Rangers were left to fly Scotland's flag in Europe after Hibs fell to a well-drilled Dnipro side at the Meteor Stadium in Dnipropetrovsk.
Hibs dominated for long stages of the game but were punished for slack defending at crucial times and the final scoreline flattered the Ukrainians.
After a goalless first leg, Tony Mowbray showed enterprise by including Garry O'Connor, Derek Riordan and Ivan Sproule in his starting line-up.
But the Edinburgh side made the worst possible start when they lost a goal after only 28 seconds.
A poor defensive header from David Murphy fell to Serhiy Nazarenko at the edge of the area and his left-foot volley took a deflection off Guillaume Beuzelin to beat Zbigniew Malkowski.
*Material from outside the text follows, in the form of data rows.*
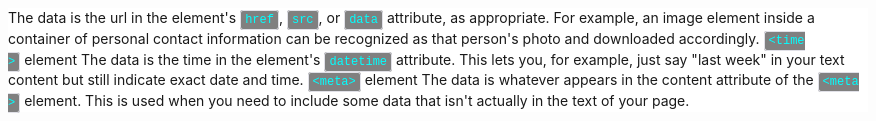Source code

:   <td style="text-rendering: optimizelegibility; border-color: #000000; outline: 0px; font-family: inherit; font-style: inherit; font-variant: inherit; font-weight: inherit; font-stretch: inherit; line-height: 1.4em; vertical-align: baseline;">The data is the url in the element's&nbsp;<code style="text-rendering: optimizelegibility; font-family: Monaco, Menlo, Consolas, 'Courier New', monospace; font-size: 12px; margin: 0px; padding: 2px 4px; border: 1px solid #e1e1e8; outline: 0px; font-style: inherit; font-variant: inherit; font-weight: inherit; font-stretch: inherit; line-height: 1.4em; vertical-align: baseline; border-radius: 3px; color: cyan; white-space: nowrap; background-color: gray;">href</code>,&nbsp;<code style="text-rendering: optimizelegibility; font-family: Monaco, Menlo, Consolas, 'Courier New', monospace; font-size: 12px; margin: 0px; padding: 2px 4px; border: 1px solid #e1e1e8; outline: 0px; font-style: inherit; font-variant: inherit; font-weight: inherit; font-stretch: inherit; line-height: 1.4em; vertical-align: baseline; border-radius: 3px; color: cyan; white-space: nowrap; background-color: gray;">src</code>, or&nbsp;<code style="text-rendering: optimizelegibility; font-family: Monaco, Menlo, Consolas, 'Courier New', monospace; font-size: 12px; margin: 0px; padding: 2px 4px; border: 1px solid #e1e1e8; outline: 0px; font-style: inherit; font-variant: inherit; font-weight: inherit; font-stretch: inherit; line-height: 1.4em; vertical-align: baseline; border-radius: 3px; color: cyan; white-space: nowrap; background-color: gray;">data</code>&nbsp;attribute, as appropriate. For example, an image element inside a container of personal contact information can be recognized as that person's photo and downloaded accordingly.</td>
</tr>
<tr style="text-rendering: optimizelegibility; margin: 0px; padding: 0px; border: 0px; outline: 0px; font-family: inherit; font-size: inherit; font-style: inherit; font-variant: inherit; font-weight: inherit; font-stretch: inherit; line-height: 1.4em; vertical-align: baseline;">
  <td style="text-rendering: optimizelegibility; border-color: #000000; outline: 0px; font-family: inherit; font-style: inherit; font-variant: inherit; font-weight: inherit; font-stretch: inherit; line-height: 1.4em; vertical-align: baseline;"><code style="text-rendering: optimizelegibility; font-family: Monaco, Menlo, Consolas, 'Courier New', monospace; font-size: 12px; margin: 0px; padding: 2px 4px; border: 1px solid #e1e1e8; outline: 0px; font-style: inherit; font-variant: inherit; font-weight: inherit; font-stretch: inherit; line-height: 1.4em; vertical-align: baseline; border-radius: 3px; color: cyan; white-space: nowrap; background-color: gray;">&lt;time&gt;</code>&nbsp;element</td>
  <td style="text-rendering: optimizelegibility; border-color: #000000; outline: 0px; font-family: inherit; font-style: inherit; font-variant: inherit; font-weight: inherit; font-stretch: inherit; line-height: 1.4em; vertical-align: baseline;">The data is the time in the element's&nbsp;<code style="text-rendering: optimizelegibility; font-family: Monaco, Menlo, Consolas, 'Courier New', monospace; font-size: 12px; margin: 0px; padding: 2px 4px; border: 1px solid #e1e1e8; outline: 0px; font-style: inherit; font-variant: inherit; font-weight: inherit; font-stretch: inherit; line-height: 1.4em; vertical-align: baseline; border-radius: 3px; color: cyan; white-space: nowrap; background-color: gray;">datetime</code>&nbsp;attribute. This lets you, for example, just say "last week" in your text content but still indicate exact date and time.</td>
</tr>
<tr style="text-rendering: optimizelegibility; margin: 0px; padding: 0px; border: 0px; outline: 0px; font-family: inherit; font-size: inherit; font-style: inherit; font-variant: inherit; font-weight: inherit; font-stretch: inherit; line-height: 1.4em; vertical-align: baseline;">
  <td style="text-rendering: optimizelegibility; border-color: #000000; outline: 0px; font-family: inherit; font-style: inherit; font-variant: inherit; font-weight: inherit; font-stretch: inherit; line-height: 1.4em; vertical-align: baseline;"><code style="text-rendering: optimizelegibility; font-family: Monaco, Menlo, Consolas, 'Courier New', monospace; font-size: 12px; margin: 0px; padding: 2px 4px; border: 1px solid #e1e1e8; outline: 0px; font-style: inherit; font-variant: inherit; font-weight: inherit; font-stretch: inherit; line-height: 1.4em; vertical-align: baseline; border-radius: 3px; color: cyan; white-space: nowrap; background-color: gray;">&lt;meta&gt;</code>&nbsp;element</td>
  <td style="text-rendering: optimizelegibility; border-color: #000000; outline: 0px; font-family: inherit; font-style: inherit; font-variant: inherit; font-weight: inherit; font-stretch: inherit; line-height: 1.4em; vertical-align: baseline;">The data is whatever appears in the content attribute of the&nbsp;<code style="text-rendering: optimizelegibility; font-family: Monaco, Menlo, Consolas, 'Courier New', monospace; font-size: 12px; margin: 0px; padding: 2px 4px; border: 1px solid #e1e1e8; outline: 0px; font-style: inherit; font-variant: inherit; font-weight: inherit; font-stretch: inherit; line-height: 1.4em; vertical-align: baseline; border-radius: 3px; color: cyan; white-space: nowrap; background-color: gray;">&lt;meta&gt;</code>&nbsp;element. This is used when you need to include some data that isn't actually in the text of your page.</td>
</tr>
<tr style="text-rendering: optimizelegibility; margin: 0px; padding: 0px; border: 0px; outline: 0px; font-family: inherit; font-size: inherit; font-style: inherit; font-variant: inherit; font-weight: inherit; font-stretch: inherit; line-height: 1.4em; vertical-align: baseline;">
Hibs hit back and Riordan beat the offside trap and was clean through on Artem Kusliy, but the goalkeeper managed to spread himself to send the ball past for a corner.
The move encouraged Hibs and they equalised after 24 minutes when Riordan was allowed too much space to bring down Gary Caldwell's through pass and hooked the ball past Kusliy.
But Dnipro were back in front within two minutes when Hibs failed to deal with a corner and Bohdan Shershun slammed the ball home after Malkowski had saved his initial header.
Worse was to follow when Dnipro were awarded a soft penalty after Chris Hogg made a naive challenge on Sergei Kornilenko.
Oleh Shelayev made no mistake as he sent Malkowski the wrong way with the spot-kick to put the hosts 3-1 ahead.
It was a wounding blow for Hibs who had taken the game to Dnipro for much of the half but been punished for untidy defending.
The Scottish side dominated the second half but found it hard to break down a Dnipro side content to defend in depth and hit on the break.
Hibs had the ball in the net through Caldwell after 58 minutes but the linesman ruled it offside.
A mistake by Hogg at the other end gave Kornilenko a glimpse of goal but he sliced his shot well wide.
Riordan missed a great chance ten minutes from time when he side-footed wide from six yards after a low cross from Steven Fletcher.
Substitute Olexandr Melashchenko settled it beyond any doubt when he cracked in a fourth from a pass from man-of-the-match Nazarenko and then added a fifth in injury-time with a left-foot volley.